- Assignment: Revise the text of the records below by replacing "Akku-Bohrschrauber" with "Bohrschrauber" and leaving all else unchanged. Leave the pictures out of your answer.

Stored data entries
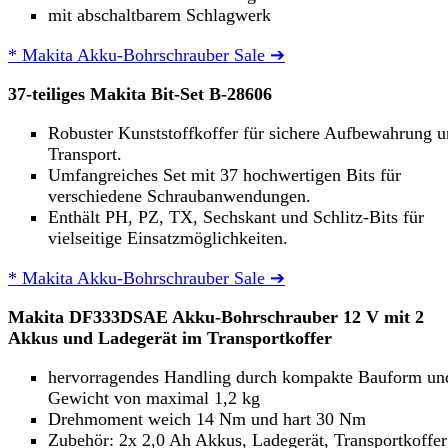
mit abschaltbarem Schlagwerk
* Makita Akku-Bohrschrauber Sale ➔
37-teiliges
Makita Bit-Set
B-28606
Robuster Kunststoffkoffer für sichere Aufbewahrung 
Transport.
Umfangreiches Set mit 37 hochwertigen Bits für
verschiedene Schraubanwendungen.
Enthält PH, PZ, TX, Sechskant und Schlitz-Bits für
vielseitige Einsatzmöglichkeiten.
* Makita Akku-Bohrschrauber Sale ➔
Makita DF333DSAE Akku-Bohrschrauber 12 V mit 2
Akkus und Ladegerät im Transportkoffer
hervorragendes Handling durch kompakte Bauform un
Gewicht von maximal 1,2 kg
Drehmoment weich 14 Nm und hart 30 Nm
Zubehör: 2x 2,0 Ah Akkus, Ladegerät, Transportkoffer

- Task output:
mit abschaltbarem Schlagwerk
* Makita Bohrschrauber Sale ➔
37-teiliges
Makita Bit-Set
B-28606
Robuster Kunststoffkoffer für sichere Aufbewahrung 
Transport.
Umfangreiches Set mit 37 hochwertigen Bits für
verschiedene Schraubanwendungen.
Enthält PH, PZ, TX, Sechskant und Schlitz-Bits für
vielseitige Einsatzmöglichkeiten.
* Makita Bohrschrauber Sale ➔
Makita DF333DSAE Bohrschrauber 12 V mit 2
Akkus und Ladegerät im Transportkoffer
hervorragendes Handling durch kompakte Bauform un
Gewicht von maximal 1,2 kg
Drehmoment weich 14 Nm und hart 30 Nm
Zubehör: 2x 2,0 Ah Akkus, Ladegerät, Transportkoffer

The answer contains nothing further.